Then I thought hell no.
Then I thought, sure, I could homeschool. I would be great.
Then I thought hell no.
Then I thought, well, Marie's new school blows so I guess I could try it for a semester...
And then I thought, what the hell did I do?
My morning started off with Marie's IEP meeting via telephone conference. You know how when you watch the news and the news peeps are talking to each across the country and it's awkward because there is a delay somewhere in the mix? Well that's what phone conversations are like for me these days. It makes things like IEP conferences very awkward. Hopefully we can get faster internet at some point or maybe should think about a land line. Who knows.
Marie and I almost had a rough start. I'm not even sure why. Oh yeah. We were dealing with how to tell truths again. This time it was about a napkin. What a difficult life I lead.
Overall: Day 1 went very well.
But boy am I exhausted.
Our morning session together was smooth and even relaxing while Denai slept peacefully upstairs. Then she woke up. Denai, of course, wanted most of my attention. Marie, on the other hand, NEEDED my attention.
See, Marie's first lesson was pretty quick. Too quick. She failed it. I started to have her do it again but realized she would do much better simply because she had memorized the information instead of having actually learned it.
Her second lesson, math, I feel much more proud about. We spent FOREVER on her math lesson and we didn't even finish it which means we get to start over tomorrow because the lessons apparantly don't save. That's totally fine for me because Marie needs the practice. Thus, we spent most of our school day on one section of her math lesson.

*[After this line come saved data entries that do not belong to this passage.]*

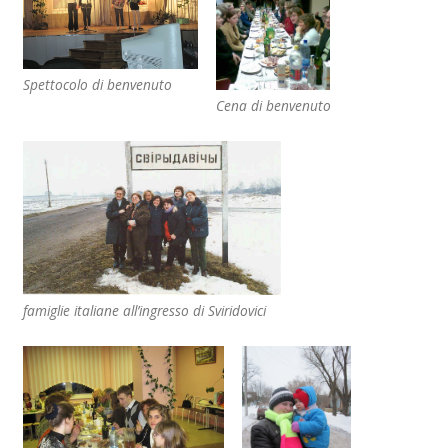
Spettocolo di benvenuto
Cena di benvenuto
famiglie italiane all’ingresso di Sviridovici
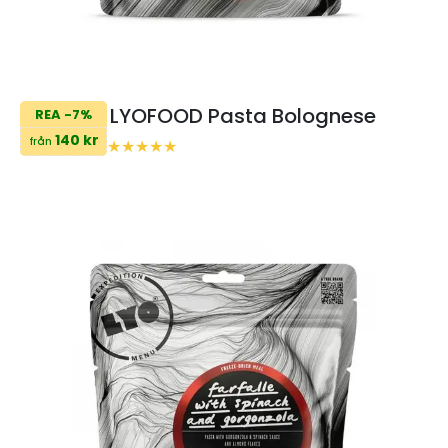
LYOFOOD Pasta Bolognese
REA -7%
140 kr
från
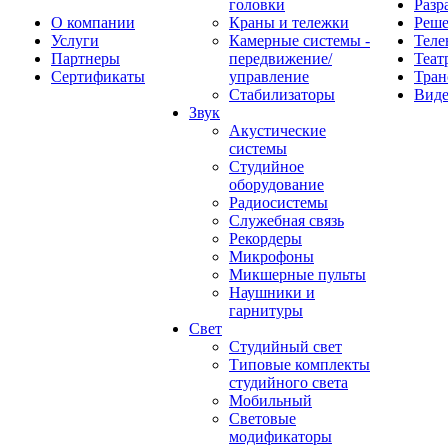
головки
Разр
О компании
Краны и тележки
Реш
Услуги
Камерные системы -
Теле
Партнеры
передвижение/
Теат
Сертификаты
управление
Тран
Стабилизаторы
Виде
Звук
Акустические
системы
Студийное
оборудование
Радиосистемы
Служебная связь
Рекордеры
Микрофоны
Микшерные пульты
Наушники и
гарнитуры
Свет
Студийный свет
Типовые комплекты
студийного света
Мобильный
Световые
модификаторы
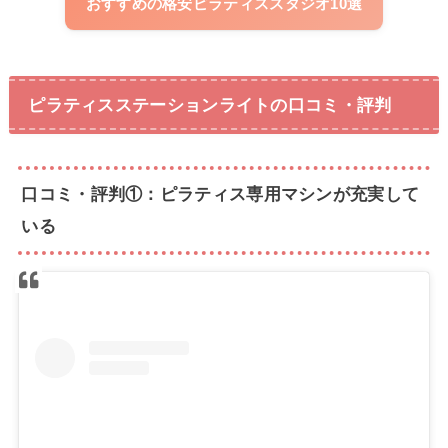
おすすめの格安ピラティススタジオ10選
ピラティスステーションライトの口コミ・評判
口コミ・評判①：ピラティス専用マシンが充実して
いる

I feel confident that we will get in the swing of things. I already have a nice routine thought up for our day. I'm particularly interested, possibly even excited, about learning where Marie is actually at in her schooling.
I think today she was doing 4th grade work and sadly, I think it was too advanced for her. But the beauty of homeschool is I can be at her level with her lessons even if her lessons aren't. If I need to dumb them down to a first grade level for a week then I can do that.
I will be spending a lot of time talking to Marie's team about these things and I have high hopes for the rest of the semester.
But boy is it a lot of work!
Someone buy me a beer!
|Part of our daily routine is going for a walk.|
Top right: A small part of my driveway.
Middle right: Hoof print. Too cool right?
Bottom right: Our mouser cats are already leaving presents.